The front brakes have a diameter of 309 millimetres (12.17 in) and the rear brakes have a diameter of 310 millimetres (12.20 in).
The car won many comparison tests and admirers - it was featured on the cover of Road & Track magazine nine times in just five years. The price of the Testarossa in the US was $181,000 in 1989, including a $2,700 "gas-guzzler" tax. The original selling price in the UK was £62,666.
Well-known Testarossa owners included Elton John, Alain Delon and Austrian Formula One racing driver Gerhard Berger.
Jack Nerad of Driving Today states, the Testarossa "... [was] a car designed and built to cash in on an image. And since cashing in was what the Eighties were all about, it was the perfect vehicle for its time. The saving grace was, it was also a damn good automobile."
Although successful on the road, the Testarossa did not appear on race tracks, unlike the BB 512i, which had done so with minor success.
As Ferrari's range-topper during the 1980s, the car made numerous appearances in pop culture, most notably in the arcade game OutRun, and in the third season of Miami Vice. The car has subsequently become synonymous with 1980s "yuppies" and is an icon of 1980s retro culture. Its side strakes have become a popular aftermarket body component for wide arch aesthetic body kits.
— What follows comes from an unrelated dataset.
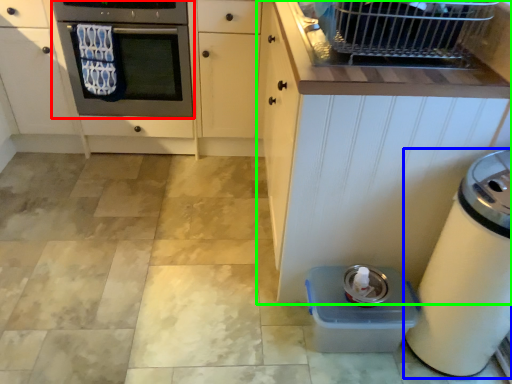
Question: Estimate the real-world distances between objects in this image. Which object is farther from oven (highlighted by a red box), home appliance (highlighted by a blue box) or cabinetry (highlighted by a green box)?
The strakes spawned knock-off treatments that were designed for cars such as the Pontiac Fiero and a wide variety of Japanese and American sporty cars and motorcycles such as the Honda VFR.
The Testarossa Spider, serial number 62897, is the sole official convertible variant of the Testarossa commissioned by Ferrari and designed by Pininfarina to be built. The car was specially made for the late Gianni Agnelli, head of Fiat at the time, as a gift. The Testarossa Spider had a silver exterior, a white magnolia leather interior with a dark blue stripe running above the matte black sills, and a white top that could be manually stowed away. The vehicle was delivered to Agnelli in 1986, and had a solid silver metal Ferrari logo on the hood instead of an aluminium one. The silver theme refers to elemental silver's periodic table abbreviation, Ag, the first two letters of Agnelli's name.
Many customers requested their own Testarossa Spider, but Ferrari declined every one of them for spatial and structural challenges that would be a challenge to resolve,and so Pininfarina and other conversion firms had to make unofficial Spider conversions. The official Spider was no different mechanically than the normal Testarossas available in the European market. It had a standard 4.9 L 291 kilowatts (396 PS; 390 hp) flat-12 engine. The only difference, other than being a convertible, was that the Spider's front window and door windows were both shorter than those of the normal car.